The Turbine-Powered, Chevy Volt of Airliners Looks Fantastic

The European airline industry has seen the future of aviation. It’s sleek and organic, carries a sextet of turbines, and its powertrain works a lot like the Chevrolet Volt.
The European aerospace consortium EADS has recently shown everything from its largest airliner, the Airbus A380, to its latest electric airplane idea, the E-Fan. But tucked inside the company’s huge chalet at the Paris Air Show was a small model where the two concepts meet — in 2050.
The E-Thrust project is part of the EADS Innovation Works program, a partnership with engine maker Rolls-Royce. The two companies are looking at ways to meet the European Commission’s future vision of air travel, which includes dramatic reductions in emissions and noise.
Like the NASA turboelectric distributed propulsion research project (TeDP), the EADS distributed electrical aerospace propulsion project (DEAP) uses a serial electric hybrid system to power the airliner of the future (AotF… just kidding).
Electric airplanes like the E-Fan, the long range Solar Impulse, or Chip Yates’ electrified Long-EZ all point to an ending where either range, speed or payload (often all three) are sacrificed for the ability to fly on pure electric power.

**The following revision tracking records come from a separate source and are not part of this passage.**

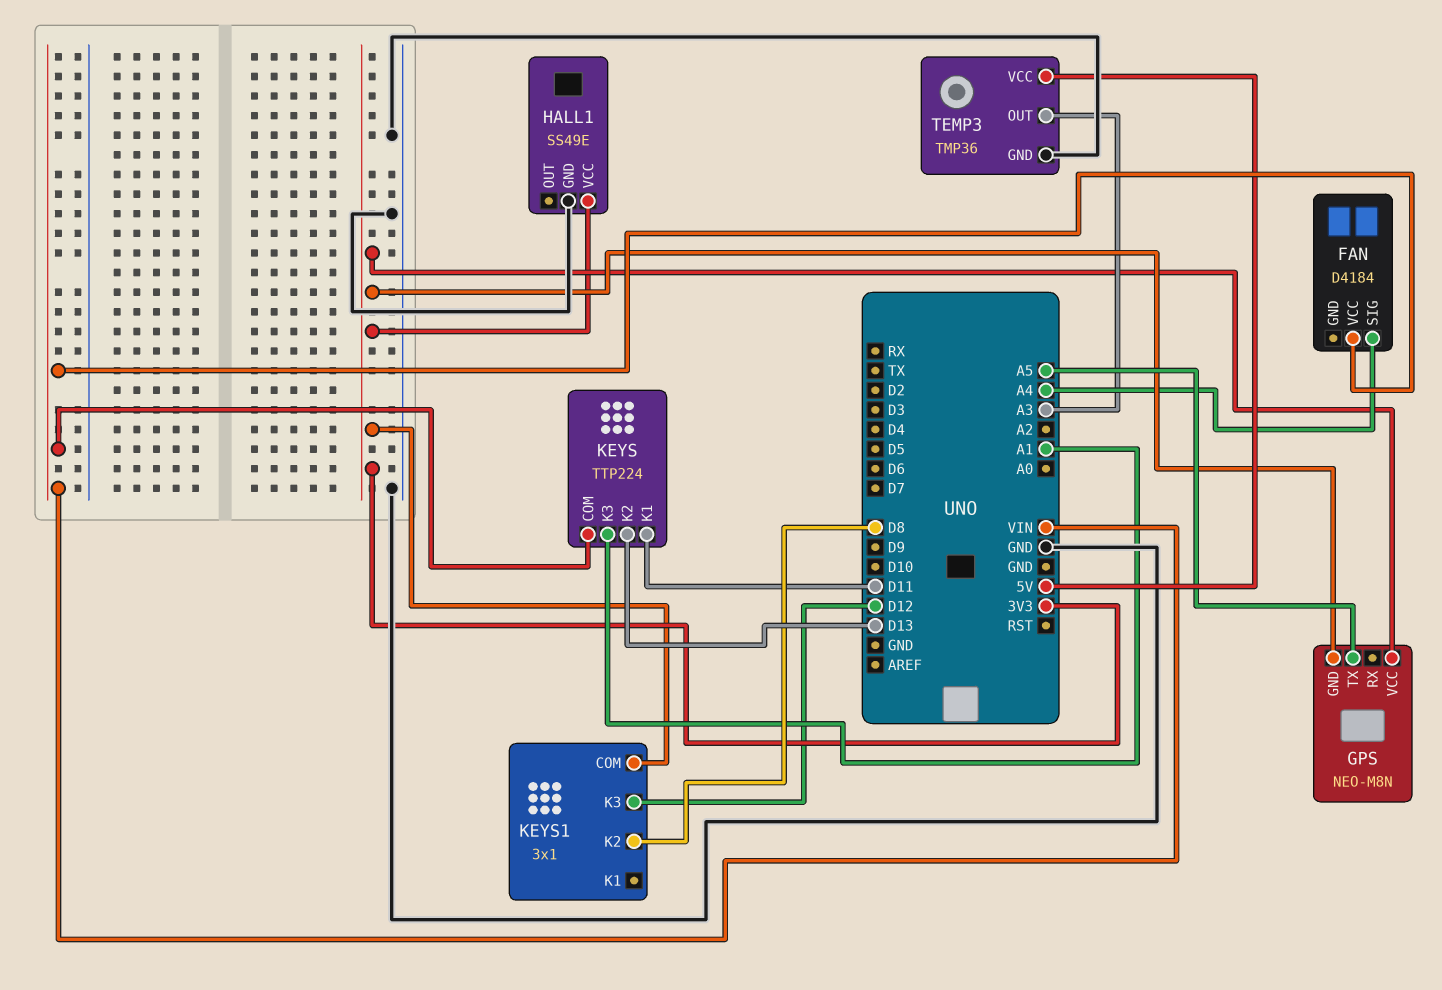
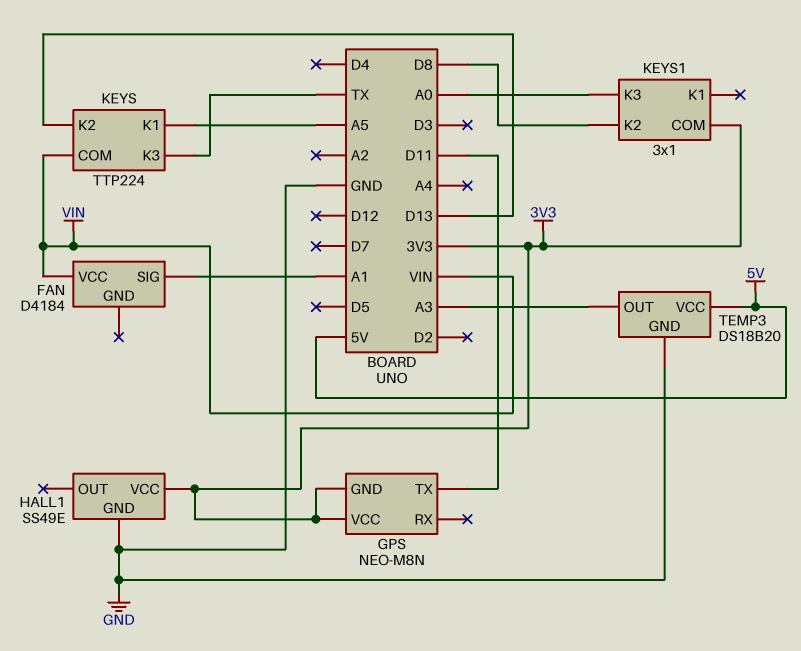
FAN pin SIG: A4 -> A1
GPS pin TX: A5 -> D11
KEYS pin K1: D11 -> A5
KEYS pin K3: A1 -> TX
KEYS1 pin K3: D12 -> A0
TEMP3: TMP36 -> DS18B20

The idea behind the E-Thrust is to use several electrically driven fans to provide the thrust, but the power supply will be a gas-turbine engine employed during cruising when it just needs enough juice to stay in the air. When it needs more power — during takeoff and climbing — an “energy storage system,” (aka batteries) will provide an additional source of grunt for the fans.

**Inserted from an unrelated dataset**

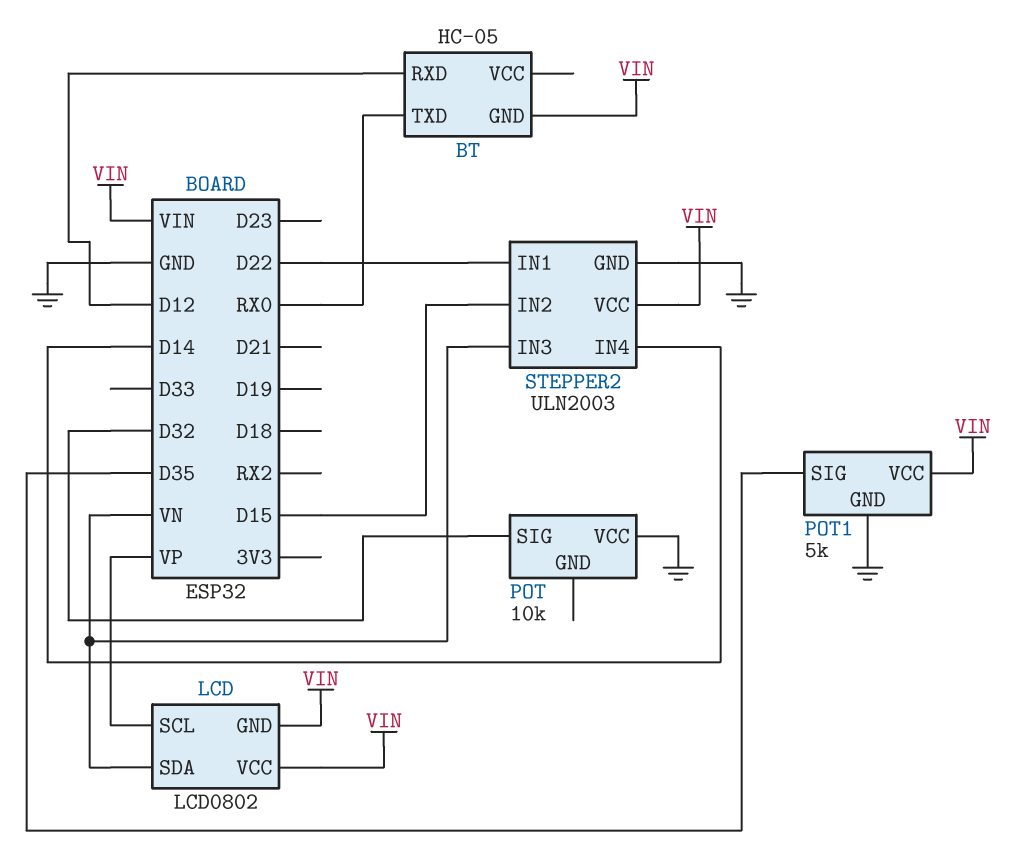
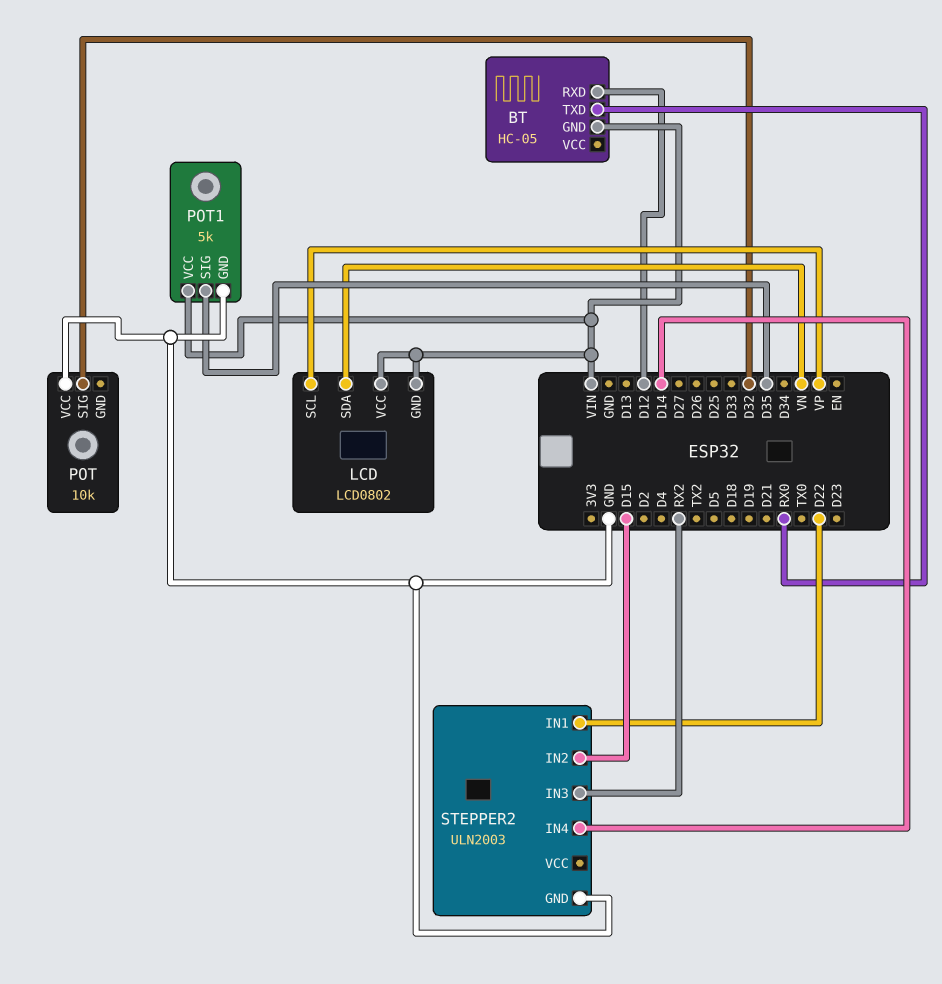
STEPPER2 pin IN3: VN -> RX2
STEPPER2 pin VCC: VIN -> none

As a starting point, the EADS concept has two banks of three electric fans tucked into the wing roots of the airplane. Because they can be much smaller than the fan-jet engines of today, they don’t have to hang from the wing, and are instead placed where they create less drag, and can also re-energize the air out the back. A single turbine engine in the tail ingests boundary layer air from the top of the fuselage in an effort to further reduce overall drag.

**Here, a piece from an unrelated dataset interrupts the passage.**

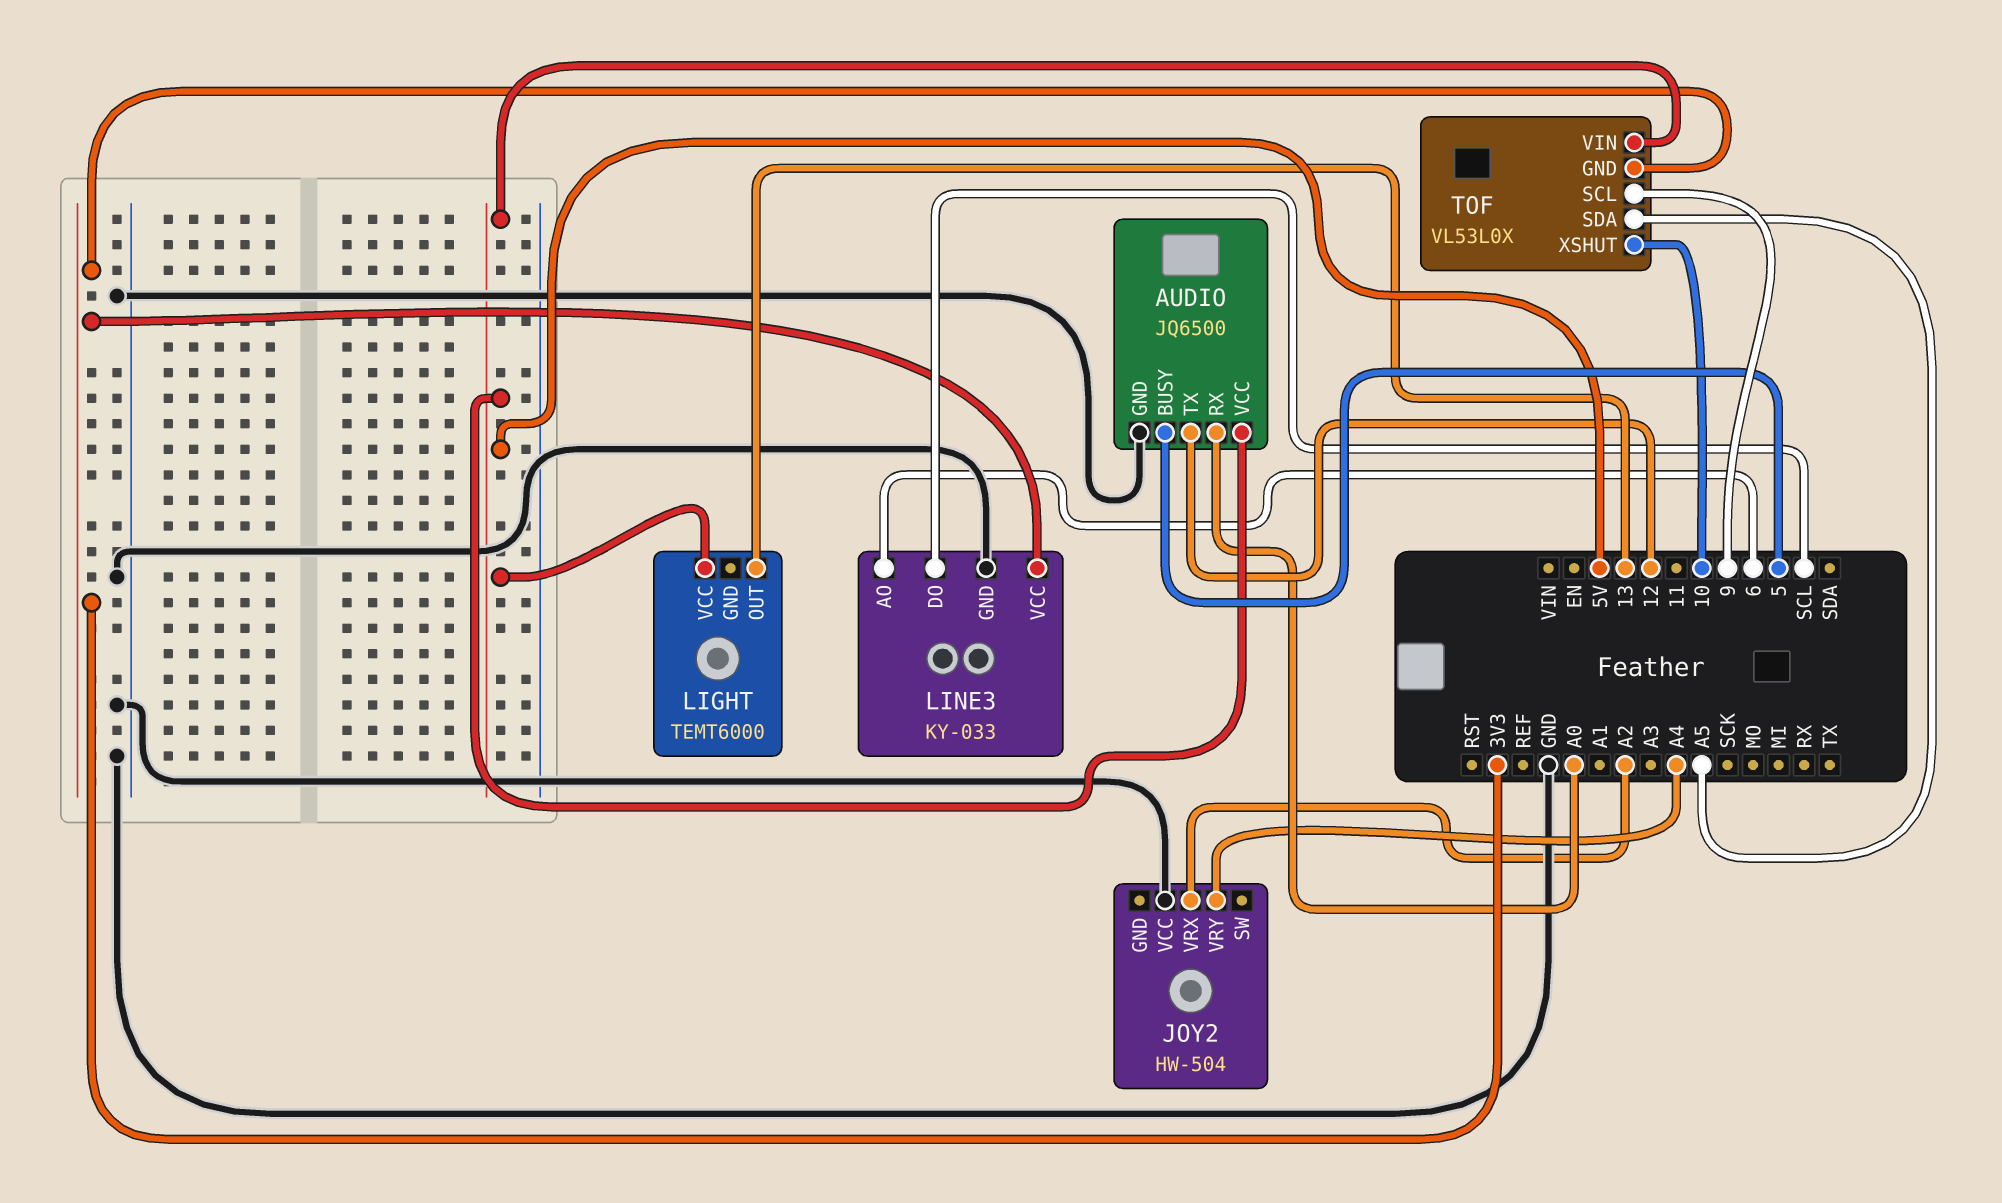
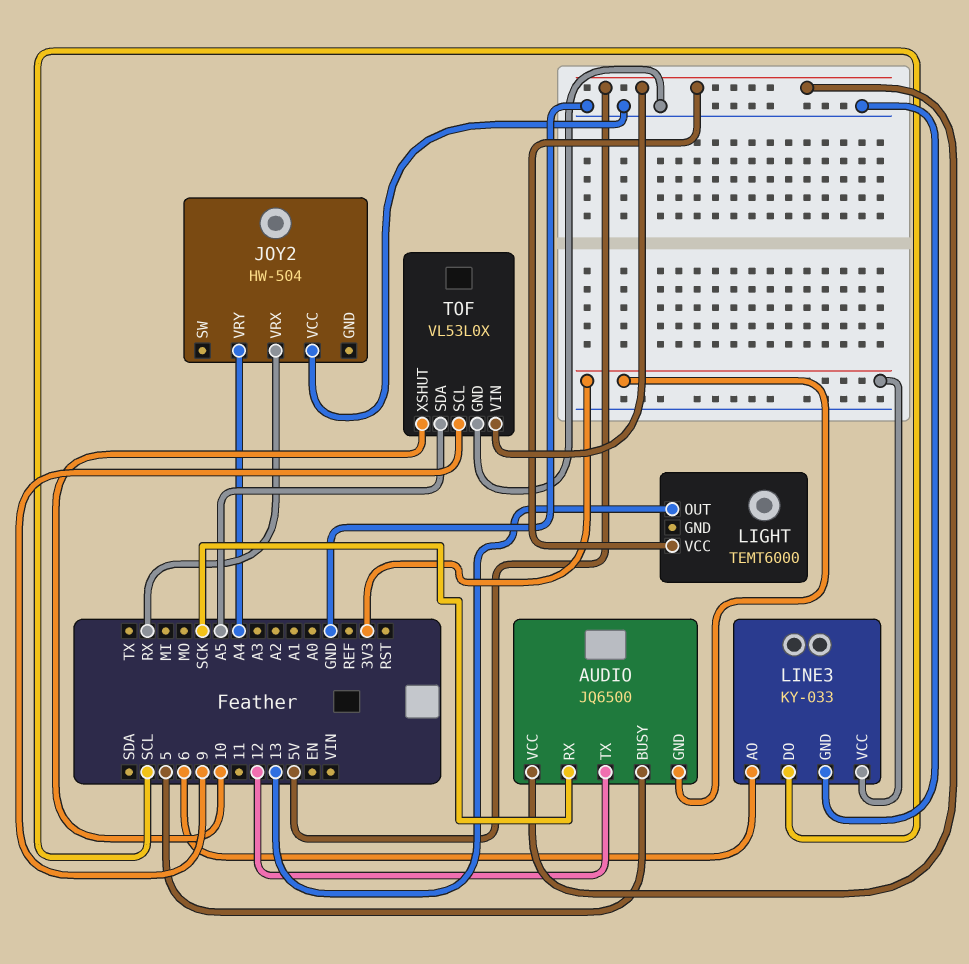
AUDIO pin GND: GND -> 3V3
AUDIO pin RX: A0 -> SCK
JOY2 pin VRX: A2 -> RX
TOF pin GND: 3V3 -> GND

In many ways the E-Thrust concept is an electric deconstruction of current jet engine technology. Unlike the early days of jet aircraft, today’s airliners only get a fraction of their push from jet thrust. Most of the propulsion is provided by the giant fan at the front of the engine, which accelerates air just like a propeller.
These high bypass ratio fans are powered by the jets, and there’s no reason they couldn’t be powered by electricity instead. But since batteries are impractical in their current form, you need an alternative source to provide the majority of the power. So like Chevrolet has done with the Volt, EADS will use a relatively small jet engine as a generator to juice up the batteries. With power reduced during the descent, the windmilling electric fans could recharge the batteries on the airplane, providing a small amount of regenerative energy — or in car terms, “regenerative braking” similar to how hybrid-electric cars recoup energy when braking.
The fact that the E-Thrust on display in Paris was simply a plastic display on a podium is a clear indication that it’s still a long way from taking to the skies. Both the DEAP system from EADS and NASA’s TeDP rely heavily on superconducting motors to provide the electrical power needed for flight, without the massive amounts of heat that would be generated by standard electric motors.
We don’t expect to see an E-Thrust airliner — or a TeDP plane from Boeing — anytime soon. But both ideas show promise and could spawn a concept that isn’t destined to vaporplane limbo.